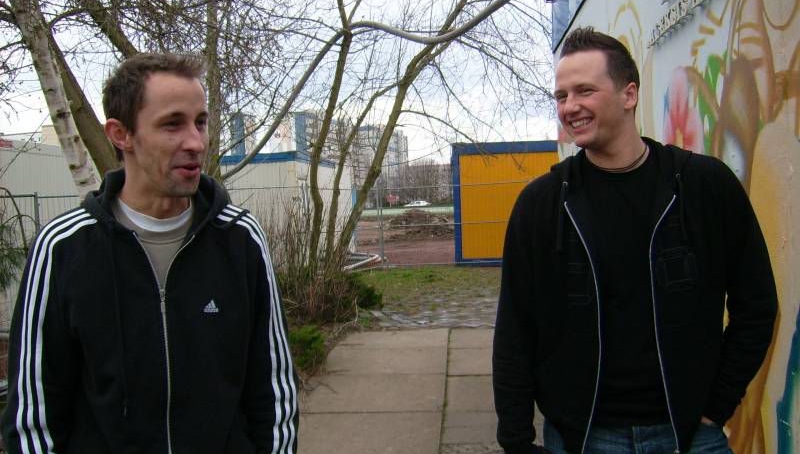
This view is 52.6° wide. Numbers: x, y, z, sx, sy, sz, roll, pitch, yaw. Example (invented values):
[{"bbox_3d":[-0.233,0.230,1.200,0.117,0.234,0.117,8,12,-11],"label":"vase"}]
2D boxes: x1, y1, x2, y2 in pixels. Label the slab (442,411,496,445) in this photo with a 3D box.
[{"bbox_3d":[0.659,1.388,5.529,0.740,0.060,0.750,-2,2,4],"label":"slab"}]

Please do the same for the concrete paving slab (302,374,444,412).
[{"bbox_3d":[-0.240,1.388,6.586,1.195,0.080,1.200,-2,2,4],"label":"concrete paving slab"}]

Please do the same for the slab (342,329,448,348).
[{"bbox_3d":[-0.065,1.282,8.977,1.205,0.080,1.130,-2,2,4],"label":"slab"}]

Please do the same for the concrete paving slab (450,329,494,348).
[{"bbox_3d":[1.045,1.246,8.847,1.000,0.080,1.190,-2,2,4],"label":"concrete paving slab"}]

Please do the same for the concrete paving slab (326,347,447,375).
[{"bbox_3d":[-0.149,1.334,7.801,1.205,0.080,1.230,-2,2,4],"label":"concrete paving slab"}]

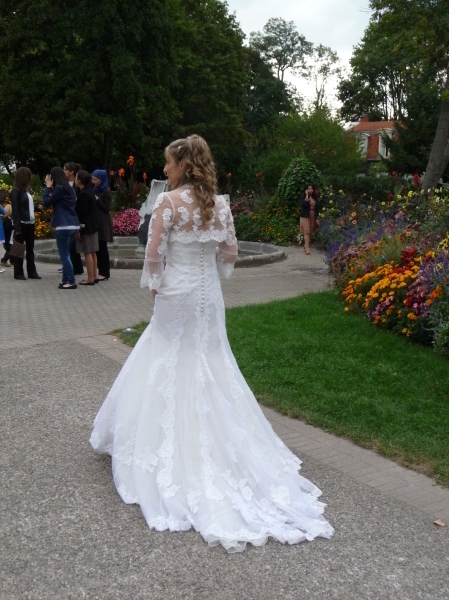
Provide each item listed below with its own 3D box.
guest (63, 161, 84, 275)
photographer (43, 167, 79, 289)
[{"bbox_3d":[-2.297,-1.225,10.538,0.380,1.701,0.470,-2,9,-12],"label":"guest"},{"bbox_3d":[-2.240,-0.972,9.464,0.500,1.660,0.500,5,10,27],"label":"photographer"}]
■ ■ ■ ■ ■
Reproduce the data from the line containing "Please do the same for the slab" through the end of the data, substituting "object" for "item" and leaving everything else unchanged. Omit the pictures from the reproduction.

*Problem solution*:
Please do the same for the slab (342,329,448,348).
[{"bbox_3d":[-0.065,1.282,8.977,1.205,0.080,1.130,-2,2,4],"label":"slab"}]

Please do the same for the concrete paving slab (450,329,494,348).
[{"bbox_3d":[1.045,1.246,8.847,1.000,0.080,1.190,-2,2,4],"label":"concrete paving slab"}]

Please do the same for the concrete paving slab (326,347,447,375).
[{"bbox_3d":[-0.149,1.334,7.801,1.205,0.080,1.230,-2,2,4],"label":"concrete paving slab"}]

Provide each object listed below with its own 3D box.
guest (63, 161, 84, 275)
photographer (43, 167, 79, 289)
[{"bbox_3d":[-2.297,-1.225,10.538,0.380,1.701,0.470,-2,9,-12],"label":"guest"},{"bbox_3d":[-2.240,-0.972,9.464,0.500,1.660,0.500,5,10,27],"label":"photographer"}]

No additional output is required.